[Exercise input]

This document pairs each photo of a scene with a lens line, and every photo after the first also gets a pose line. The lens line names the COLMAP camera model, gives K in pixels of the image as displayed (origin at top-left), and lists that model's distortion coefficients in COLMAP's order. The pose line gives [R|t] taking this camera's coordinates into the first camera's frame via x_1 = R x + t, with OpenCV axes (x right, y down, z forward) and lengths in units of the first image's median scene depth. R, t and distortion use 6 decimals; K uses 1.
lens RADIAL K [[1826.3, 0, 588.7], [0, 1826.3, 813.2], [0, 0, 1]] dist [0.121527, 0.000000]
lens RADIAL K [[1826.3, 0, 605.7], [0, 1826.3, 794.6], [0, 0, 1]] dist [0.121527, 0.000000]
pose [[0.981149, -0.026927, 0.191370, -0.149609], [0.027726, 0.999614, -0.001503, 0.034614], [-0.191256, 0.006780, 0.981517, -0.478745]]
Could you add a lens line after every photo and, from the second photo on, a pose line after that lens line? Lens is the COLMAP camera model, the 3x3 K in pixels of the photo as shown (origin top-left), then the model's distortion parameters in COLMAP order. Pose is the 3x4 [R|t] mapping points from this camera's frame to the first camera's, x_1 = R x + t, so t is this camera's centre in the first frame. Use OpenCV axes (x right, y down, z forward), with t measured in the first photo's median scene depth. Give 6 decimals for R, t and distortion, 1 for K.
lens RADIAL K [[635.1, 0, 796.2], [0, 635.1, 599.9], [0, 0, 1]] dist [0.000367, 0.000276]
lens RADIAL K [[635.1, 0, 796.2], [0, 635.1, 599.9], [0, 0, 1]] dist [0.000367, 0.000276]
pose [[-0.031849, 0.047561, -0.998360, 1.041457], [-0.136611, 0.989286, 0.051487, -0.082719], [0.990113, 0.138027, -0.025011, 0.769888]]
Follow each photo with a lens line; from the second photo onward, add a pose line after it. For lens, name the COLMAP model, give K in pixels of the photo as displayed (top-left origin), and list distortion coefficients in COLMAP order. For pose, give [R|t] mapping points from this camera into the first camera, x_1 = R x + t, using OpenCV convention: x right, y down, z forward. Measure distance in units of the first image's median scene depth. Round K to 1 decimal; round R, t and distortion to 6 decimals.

[/Exercise input]

◆ Your objective ◆
Faithfully reproduce all of the material.

◆ Solution to this task ◆
This document pairs each photo of a scene with a lens line, and every photo after the first also gets a pose line. The lens line names the COLMAP camera model, gives K in pixels of the image as displayed (origin at top-left), and lists that model's distortion coefficients in COLMAP's order. The pose line gives [R|t] taking this camera's coordinates into the first camera's frame via x_1 = R x + t, with OpenCV axes (x right, y down, z forward) and lengths in units of the first image's median scene depth. R, t and distortion use 6 decimals; K uses 1.
lens RADIAL K [[1826.3, 0, 588.7], [0, 1826.3, 813.2], [0, 0, 1]] dist [0.121527, 0.000000]
lens RADIAL K [[1826.3, 0, 605.7], [0, 1826.3, 794.6], [0, 0, 1]] dist [0.121527, 0.000000]
pose [[0.981149, -0.026927, 0.191370, -0.149609], [0.027726, 0.999614, -0.001503, 0.034614], [-0.191256, 0.006780, 0.981517, -0.478745]]
Could you add a lens line after every photo and, from the second photo on, a pose line after that lens line? Lens is the COLMAP camera model, the 3x3 K in pixels of the photo as shown (origin top-left), then the model's distortion parameters in COLMAP order. Pose is the 3x4 [R|t] mapping points from this camera's frame to the first camera's, x_1 = R x + t, so t is this camera's centre in the first frame. Use OpenCV axes (x right, y down, z forward), with t measured in the first photo's median scene depth. Give 6 decimals for R, t and distortion, 1 for K.
lens RADIAL K [[635.1, 0, 796.2], [0, 635.1, 599.9], [0, 0, 1]] dist [0.000367, 0.000276]
lens RADIAL K [[635.1, 0, 796.2], [0, 635.1, 599.9], [0, 0, 1]] dist [0.000367, 0.000276]
pose [[-0.031849, 0.047561, -0.998360, 1.041457], [-0.136611, 0.989286, 0.051487, -0.082719], [0.990113, 0.138027, -0.025011, 0.769888]]
Follow each photo with a lens line; from the second photo onward, add a pose line after it. For lens, name the COLMAP model, give K in pixels of the photo as displayed (top-left origin), and list distortion coefficients in COLMAP order. For pose, give [R|t] mapping points from this camera into the first camera, x_1 = R x + t, using OpenCV convention: x right, y down, z forward. Measure distance in units of the first image's median scene depth. Round K to 1 decimal; round R, t and distortion to 6 decimals.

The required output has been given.